== INSTRUÇÕES DO EXERCÍCIO ==
A. Imprima o trecho do texto sobre trabalho infantil começando em "Após a intensificação" e terminando em "Sul (151 mil).", sem qualquer alteração.
B. Prossiga com o texto sobre trabalho infantil a partir da última frase apresentada.

== TEXTO DA PÁGINA ==
○ ○ ○ ○

Ademais, foram observados nesses estudos, aspectos psicológicos, como: abusos físicos, sexuais e emocionais são os principais fatores de adoecimento das crianças e adolescentes trabalhadores. Outros problemas identificados são: fobia social, isolamento, perda de afetividade, baixa autoestima e depressão.
Como também, os aspectos educacionais: baixo rendimento escolar, distorção idade-série, abandono da escola e não conclusão da Educação Básica, são comuns em crianças e adolescentes que tem sua mão de obra explorada.
Cabe ressaltar que quanto mais cedo o indivíduo começar a trabalhar, menor é seu salário na fase adulta. Isso ocorre, em grande parte, devido ao baixo rendimento escolar e ao comprometimento no processo de aprendizagem. É um ciclo vicioso que limita as oportunidades de emprego aos postos que exigem baixa qualificação e com baixa remuneração, perpetuando assim pobreza e a exclusão social.
No Brasil, entre os anos 2000 a 2010, segundo os dados do Instituto Brasileiro de Geografia e Estatísticas (IBGE), havia quase 4.000.000 (quatro milhões) de crianças e adolescentes exercendo trabalho prejudicial a sua saúde física, psicológica e moral.
Após a intensificação da fiscalização do antigo Ministério do Trabalho e Emprego (MTE) e também pelo Ministério Público do Trabalho (MPT) e dos programas de transferência de renda, essa realidade mudou um pouco, e em 2016, havia 2,4 milhões de crianças entre 5 a 17 anos trabalhando. Sendo que 66,2% do grupo identificado, eram negros e pardos. E suas famílias, possuíam uma renda mensal de menos de 50% do salário mínimo, em 2020, algo em torno de R$522,50.
Segundo a Agência Brasil, os Estados que mais exploram a mão de obra de crianças e adolescente são os Estados de, São Paulo (314 mil), Minas Gerais (298 mil), Bahia (252 mil) e Maranhão (147 mil) que ocupam os primeiros lugares. Nas outras regiões, ganham destaque os Estados do Pará (193 mil), Paraná (144 mil) e Rio Grande do Sul (151 mil).
Sabemos que há um longo caminho a ser percorrido no combate a esse problema que é de ordem cultural, e uma luta que merece ser tratada por todos, em especial pelo: Estado, Família, Sociologia e pelo Direito.
Mas, o que deve ser compreendido por trabalho infantil? O que diz a legislação brasileira sobre esse tema? E, quais são os casos de possibilidade e impossibilidade do trabalho infantil no ordenamento jurídico?

○ ○ ○ ○

== DADOS FORNECIDOS ==
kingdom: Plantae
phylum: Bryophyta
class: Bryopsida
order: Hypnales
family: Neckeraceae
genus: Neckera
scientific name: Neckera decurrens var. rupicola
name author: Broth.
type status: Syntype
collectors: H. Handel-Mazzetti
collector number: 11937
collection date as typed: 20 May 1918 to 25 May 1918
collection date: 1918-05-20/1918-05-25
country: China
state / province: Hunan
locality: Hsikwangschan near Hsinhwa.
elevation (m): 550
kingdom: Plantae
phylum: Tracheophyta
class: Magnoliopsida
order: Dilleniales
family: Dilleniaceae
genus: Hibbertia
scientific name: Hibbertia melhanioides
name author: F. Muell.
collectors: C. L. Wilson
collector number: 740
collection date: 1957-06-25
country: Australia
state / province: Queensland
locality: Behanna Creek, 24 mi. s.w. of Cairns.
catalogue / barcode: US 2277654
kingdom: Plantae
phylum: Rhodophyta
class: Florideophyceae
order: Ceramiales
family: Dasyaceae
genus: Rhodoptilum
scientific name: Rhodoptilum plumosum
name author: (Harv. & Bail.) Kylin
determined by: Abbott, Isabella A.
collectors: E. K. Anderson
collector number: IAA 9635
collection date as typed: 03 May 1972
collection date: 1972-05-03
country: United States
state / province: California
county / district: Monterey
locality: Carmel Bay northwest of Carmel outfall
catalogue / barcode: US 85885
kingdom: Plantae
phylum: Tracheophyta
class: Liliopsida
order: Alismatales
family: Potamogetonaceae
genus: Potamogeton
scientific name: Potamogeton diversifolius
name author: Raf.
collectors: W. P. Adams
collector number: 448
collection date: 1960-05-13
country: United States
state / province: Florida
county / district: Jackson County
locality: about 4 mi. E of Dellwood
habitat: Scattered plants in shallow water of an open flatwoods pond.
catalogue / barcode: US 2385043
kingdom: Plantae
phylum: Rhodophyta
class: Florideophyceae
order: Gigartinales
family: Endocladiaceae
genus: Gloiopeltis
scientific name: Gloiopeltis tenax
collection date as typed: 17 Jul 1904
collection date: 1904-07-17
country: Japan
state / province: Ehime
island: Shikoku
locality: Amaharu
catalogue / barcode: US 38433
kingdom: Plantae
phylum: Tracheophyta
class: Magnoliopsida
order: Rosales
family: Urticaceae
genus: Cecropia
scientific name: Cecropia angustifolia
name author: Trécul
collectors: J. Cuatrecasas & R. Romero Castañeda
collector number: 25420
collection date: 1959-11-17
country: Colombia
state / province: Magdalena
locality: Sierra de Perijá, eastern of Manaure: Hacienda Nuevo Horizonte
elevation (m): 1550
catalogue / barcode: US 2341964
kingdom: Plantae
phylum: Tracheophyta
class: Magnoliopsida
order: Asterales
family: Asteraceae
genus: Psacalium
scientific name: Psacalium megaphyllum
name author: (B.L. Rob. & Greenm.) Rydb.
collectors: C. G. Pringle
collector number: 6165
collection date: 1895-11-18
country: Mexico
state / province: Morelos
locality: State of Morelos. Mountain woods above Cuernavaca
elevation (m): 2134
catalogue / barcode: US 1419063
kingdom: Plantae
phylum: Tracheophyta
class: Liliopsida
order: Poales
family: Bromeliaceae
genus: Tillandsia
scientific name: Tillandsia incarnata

○ ○ ○ ○

== RESPOSTAS EM ORDEM ==
A.
Após a intensificação da fiscalização do antigo Ministério do Trabalho e Emprego (MTE) e também pelo Ministério Público do Trabalho (MPT) e dos programas de transferência de renda, essa realidade mudou um pouco, e em 2016, havia 2,4 milhões de crianças entre 5 a 17 anos trabalhando. Sendo que 66,2% do grupo identificado, eram negros e pardos. E suas famílias, possuíam uma renda mensal de menos de 50% do salário mínimo, em 2020, algo em torno de R$522,50.
Segundo a Agência Brasil, os Estados que mais exploram a mão de obra de crianças e adolescente são os Estados de, São Paulo (314 mil), Minas Gerais (298 mil), Bahia (252 mil) e Maranhão (147 mil) que ocupam os primeiros lugares. Nas outras regiões, ganham destaque os Estados do Pará (193 mil), Paraná (144 mil) e Rio Grande do Sul (151 mil).

B.
Essas indagações serão respondidas adiante, que utilizou como metodologia a Pesquisa Bibliográfica, dado o seu caráter qualitativo. Portanto, foram analisados dados em doutrinas, jurisprudência e literatura em geral, que colocou o professor em contato direto com o material, para apresentar uma resposta adequada ao objetivo aqui proposto, a saber, apresentar a visão jurídica do trabalho infantil.
2. Conceito e Denominação
Nem todo o trabalho exercido por crianças deve ser classificado como trabalho infantil. O termo “trabalho infantil” é definido pela Organização Internacional do Trabalho (OIT), como o “trabalho que priva as crianças de sua infância, seu potencial e sua dignidade, e que é prejudicial ao seu desenvolvimento físico e mental”.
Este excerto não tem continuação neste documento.